Many EU officials underestimate the potential of the CRD4/CRR legislation to undermine the global authority of the Basel Committee. Many other jurisdictions are carefully watching the EU legislative debate. If the EU adopts final legislation that is not compliant with the definition of capital under Basel III, other countries could well introduce deviations of their own, dictated by local special interests.
The US delay has not helped
The US, in delaying its own proposals for Basel III implementation, has not helped the situation. In November 2011, Federal Reserve Board Governor Daniel Tarullo suggested that a public regulatory proposal to implement the Basel III accord in the US would be unveiled in the first quarter of 2012 (Tarullo 2011). We are in early May, and still waiting. This is a regrettable failure of US leadership.
A published American proposal compliant with Basel III would encourage the EU to comply as well. Also disappointing is the delay by the US Securities and Exchange Commission (SEC) on the adoption of international reporting standards, which has undermined the global credibility of IFRS. Almost everybody accepts that domestic political constraints are preventing the US from adopting all IFRS standards in the short term or even setting a firm date for complete adoption. But the SEC’s “condorsement” concept (SEC 2011) allows for a lot of flexibility in terms of gradual adoption. The SEC’s inability to commit itself to even a minimalist condorsement schedule undercuts the quest for global financial reform.
The second big issue in the CRD4/CRR debate is more of an internal EU matter. The European Commission favours a “maximum harmonisation” that would prevent member states from raising their Pillar I capital requirements above a commonly agreed minimum.
The argument is that harmonisation in this fashion would minimise competitive distortions inside the EU. But the main distortion by far in the EU market for banking services is the fact that most of the bank supervision/resolution policy framework remains national, pegging banks’ financial health to the situation of their home-country sovereign. This link has disastrous effects these days, particularly in the Eurozone (Merler and Pisani-Ferry 2012). The Commission’s Directorate General for the Internal Market and Services (DG MARKT) has failed to address this distortion. A legislative proposal on bank crisis management and resolution, which is not even published in draft form, should have been advanced forcefully and as far back as mid-2009. Had it been put forward, it could have pre-empted diverging legislative moves on national resolution frameworks already adopted by many member states.

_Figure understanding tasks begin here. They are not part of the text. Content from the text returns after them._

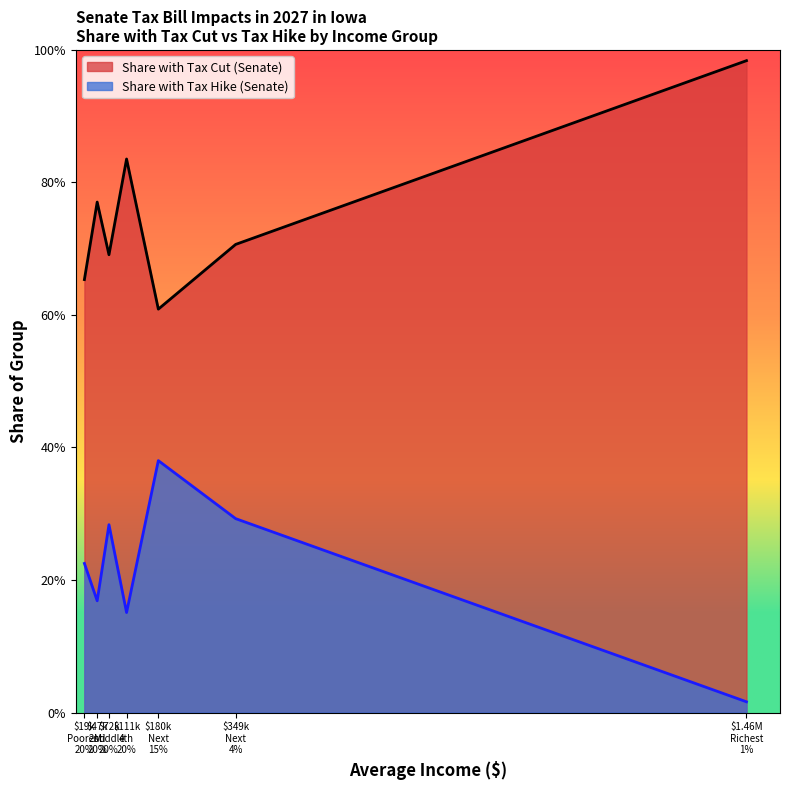

How many interior local valleys does the Share with Tax Hike (Senate) series have?

2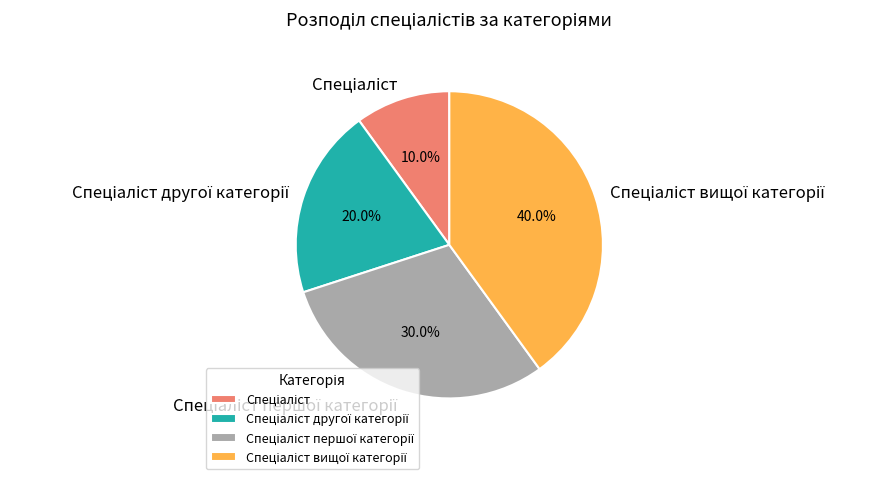

Is there a majority slice in this chart?

No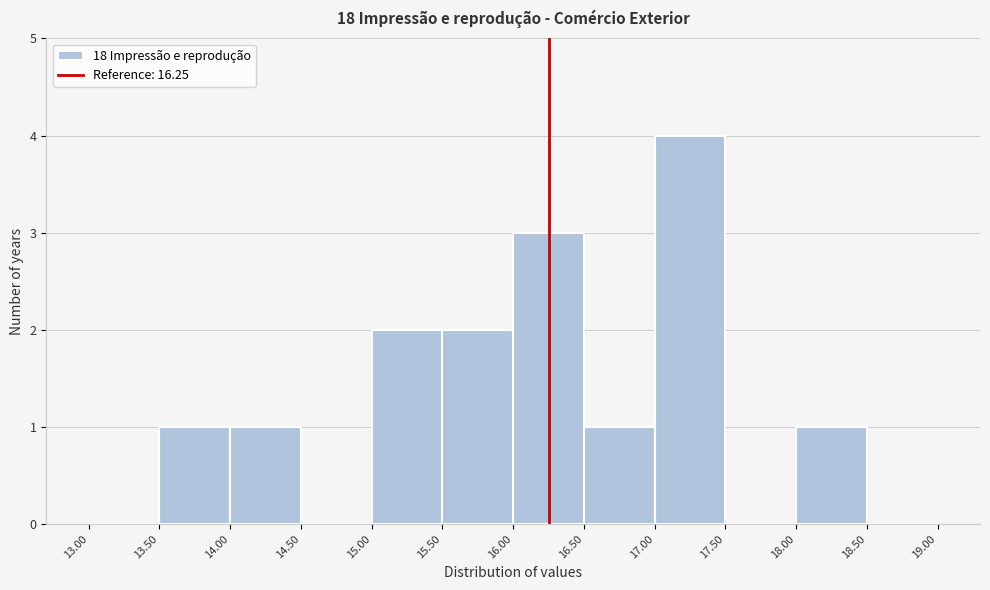

Reading left to right, transcribe this chart: for each bar, give the range it covers on the x-axis and its height. The values are not printed on the chart, so give them approximately, as read against the axis.

13.00 to 13.50: 0
13.50 to 14.00: 1
14.00 to 14.50: 1
14.50 to 15.00: 0
15.00 to 15.50: 2
15.50 to 16.00: 2
16.00 to 16.50: 3
16.50 to 17.00: 1
17.00 to 17.50: 4
17.50 to 18.00: 0
18.00 to 18.50: 1
18.50 to 19.00: 0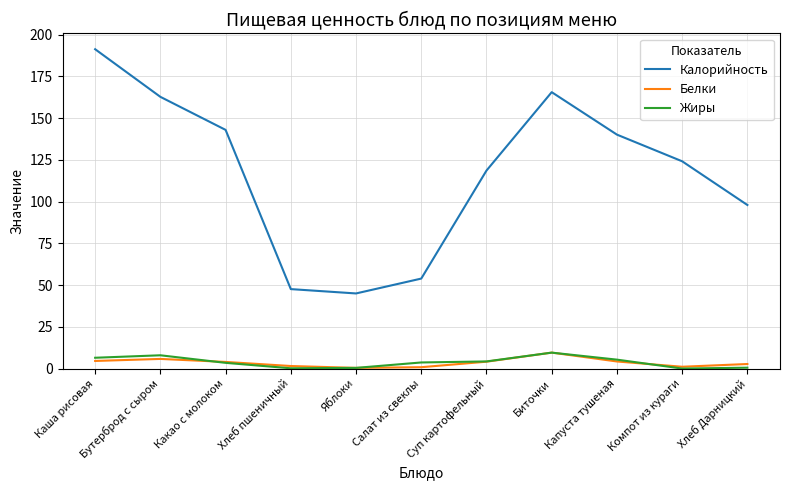

Is it true that Белки equals 2.7 at Хлеб Дарницкий?

True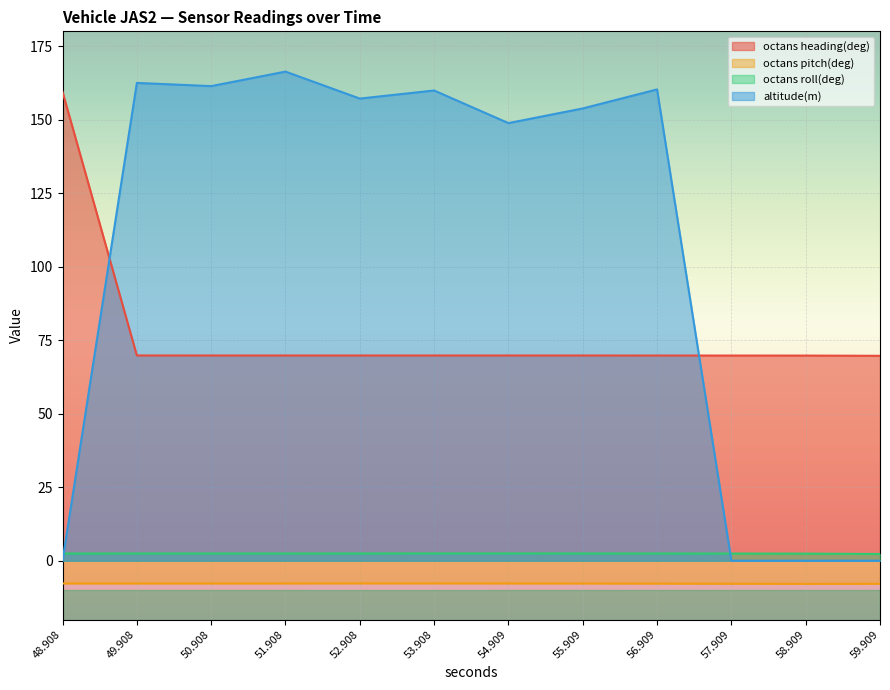

At which category is the sum across all series the highest?

51.908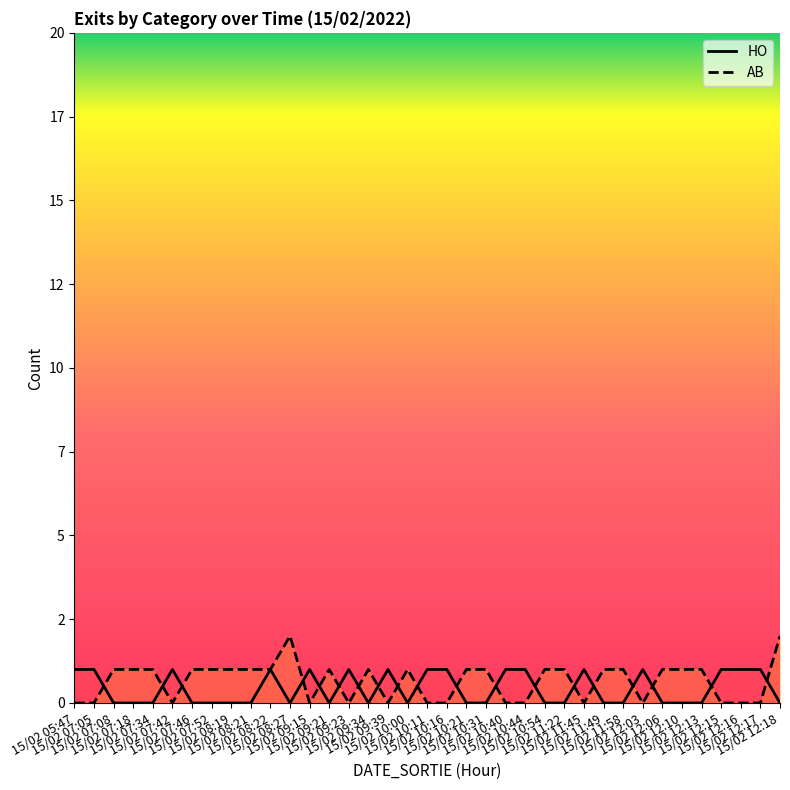

Rank the categories by AB value from lowest to highest.

15/02 05:47, 15/02 07:05, 15/02 07:42, 15/02 09:15, 15/02 09:23, 15/02 09:39, 15/02 10:11, 15/02 10:16, 15/02 10:40, 15/02 10:44, 15/02 11:45, 15/02 12:03, 15/02 12:15, 15/02 12:16, 15/02 12:17, 15/02 07:08, 15/02 07:18, 15/02 07:34, 15/02 07:46, 15/02 07:52, 15/02 08:19, 15/02 08:21, 15/02 08:22, 15/02 09:21, 15/02 09:34, 15/02 10:00, 15/02 10:21, 15/02 10:31, 15/02 10:54, 15/02 11:22, 15/02 11:49, 15/02 11:58, 15/02 12:06, 15/02 12:10, 15/02 12:13, 15/02 08:27, 15/02 12:18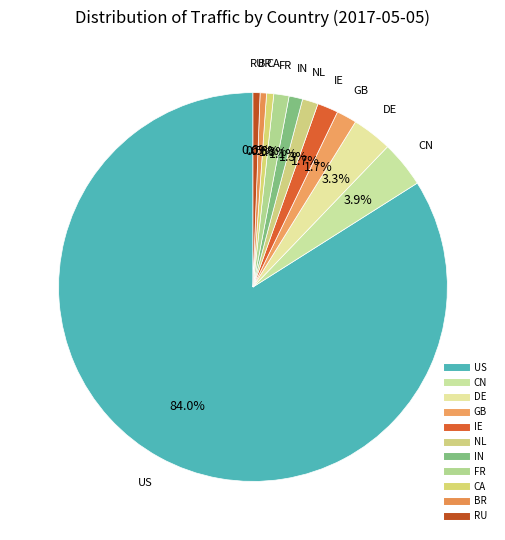

Does DE represent more than half of the total?

No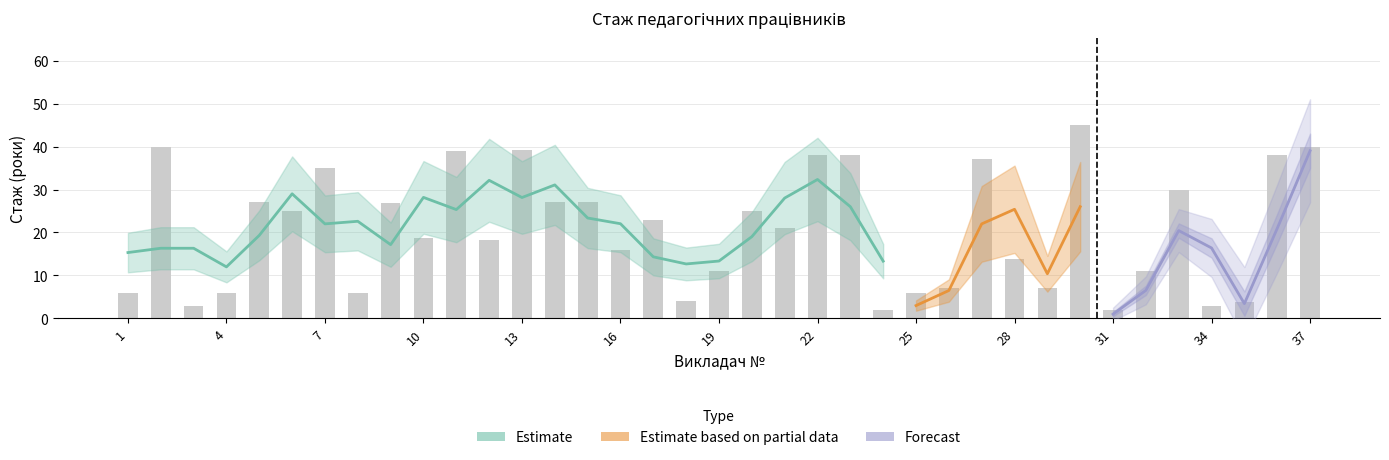

What is the change in value from 16 to 25?

-10.0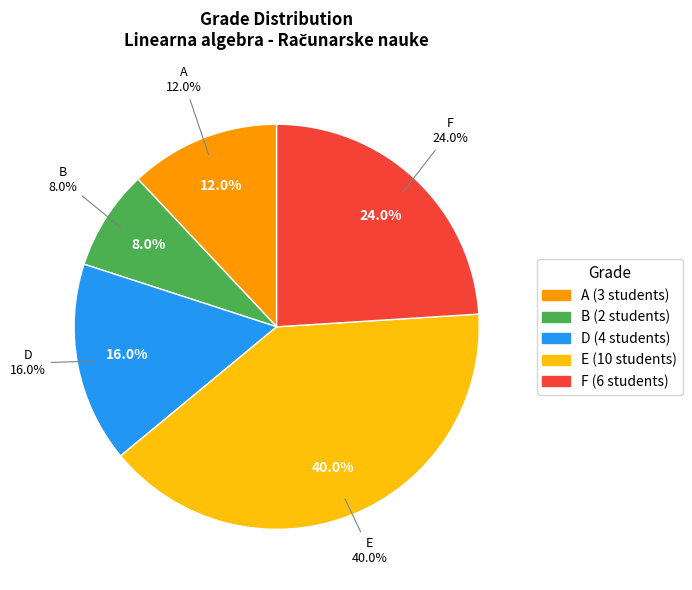

Between E and B, which is larger?

E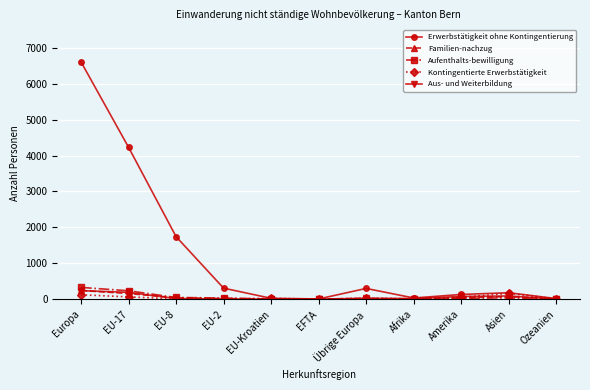

Read the Kontingentierte Erwerbstätigkeit value at Europa, to the nearest 5.

120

Given this failure, the Commission’s assertion that higher capital requirements in Sweden or the UK would harm a single market rings hollow. The Basel Committee has explicitly stated that its standards were a mere minimum and that individual jurisdictions were encouraged to go beyond them, as Switzerland has already decided to do. In its comment letter on the CRD4/CRR proposals in March, the European Systemic Risk Board has come up with a balanced proposal that would combine freedom to decide macro-prudential measures in individual member states, including by raising Pillar I capital requirements, with the need for EU-level coordination (ESRB 2012). These proposals make sense and should be endorsed in the final legislation.
•ESRB (2012), “Principles for the development of a macro-prudential framework in the EU in the context of the capital requirements legislation”, comment letter, ESRB/2012/0050, March
•Merler, S and J Pisani-Ferry (2012), “Who’s Afraid of Sovereign Bonds?”, Bruegel Policy Contribution 2012/02, February
•Posner, E and N Véron (2010), “The EU and financial regulation: Power without purpose?”, Journal of European Public Policy, March
•SEC (2011), “Exploring a Possible Method of Incorporation”, Securities and Exchange Commission Staff Paper, May.
•Tarullo, D (2011), “The Evolution of Capital Regulation”, Speech at the Clearing House Business Meeting and Conference, New York, 9 November.